**EXCERPTED PASSAGE**
Formerly, only employees who had children aged 17 or younger (or 18 or younger where the child is disabled) and those employees who act as carers had the right to request flexible working. In addition to these requirements, in order to be eligible, an employee must have 26 weeks’ continuous service at the date of the request and must not have made a flexible working request within previous twelve months.

It is important to note that an eligible employee only has the right to request flexible working. There is no right to work flexibly. In making a request, eligible employees may request a change to their working hours, times or location from which they carry out the work.

The statutory procedure contained in the Flexible Working (Procedural Requirements) Regulations 2002, set out the steps that both employees and employers must follow. In summary, these include:

  • The employee submitting a written application detailing the proposed changes and setting out how those changes may affect the business
  • Within 28 days of receiving the written request, the employer meets with the employee to discuss the request
  • Within 14 days of the meeting, the employer writes to the employee agreeing to or rejecting the proposal
  • If the proposal is agreed, the employer provides a letter confirming the variation of employee’s working arrangement
  • If the proposal is rejected, the employer provides reasons for rejection and sets out the appeal procedure
  • Any appeal must be made within 14 days of the decision
  • Within 14 days of the appeal being received the employer meets to hear the appeal
  • Within 14 days of the appeal meeting, the employer must give its decision in writing

The new proposals coming into effect today (30 June 2014), extend the right to request flexible working to all employees who meet the qualifying period of service regardless of their personal circumstances.

**ACTIONS TO TAKE**
[1] Transcribe from the flexible working passage the part that opens with the words containing "Formerly, only employees" and closes with "previous twelve months.".
[2] Carry the flexible working passage forward from its final sentence.

**DATASET EXTRACT**
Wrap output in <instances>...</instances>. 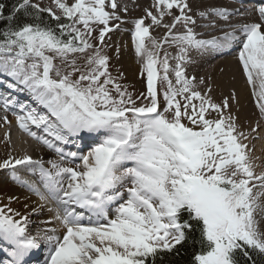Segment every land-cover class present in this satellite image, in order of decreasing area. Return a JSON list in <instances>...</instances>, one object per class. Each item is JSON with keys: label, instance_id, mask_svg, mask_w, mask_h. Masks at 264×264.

**RESULTS OF THE EXERCISE**
[1]
Formerly, only employees who had children aged 17 or younger (or 18 or younger where the child is disabled) and those employees who act as carers had the right to request flexible working. In addition to these requirements, in order to be eligible, an employee must have 26 weeks’ continuous service at the date of the request and must not have made a flexible working request within previous twelve months.

[2]
Employees will still need to meet the same qualifying criteria as currently applied (see above). Employees will no longer need to qualify as a parent or a carer in order to be eligible to request flexible working, but they will need to have the requisite service and not have made a request in the previous twelve months.

In addition the proposal goes further and seeks to abolish the current statutory procedure (see above) and introduce a more informal process of dealing with such requests. It will be up to the individual employer to determine what procedure to follow, although it is most likely that procedures set out in the Employee Handbook or Flexible Working Policy will remain the employer’s preferred procedure, save that they are not bound by the rigid timeframe currently in force for each stage. Although the recommendation under the new proposal is for employers to ensure they respond to employees’ requests in a timely manner, and certainly within three months of receiving the request – coincidentally the same amount of time the current regime would take from commencement to the end of the appeal process.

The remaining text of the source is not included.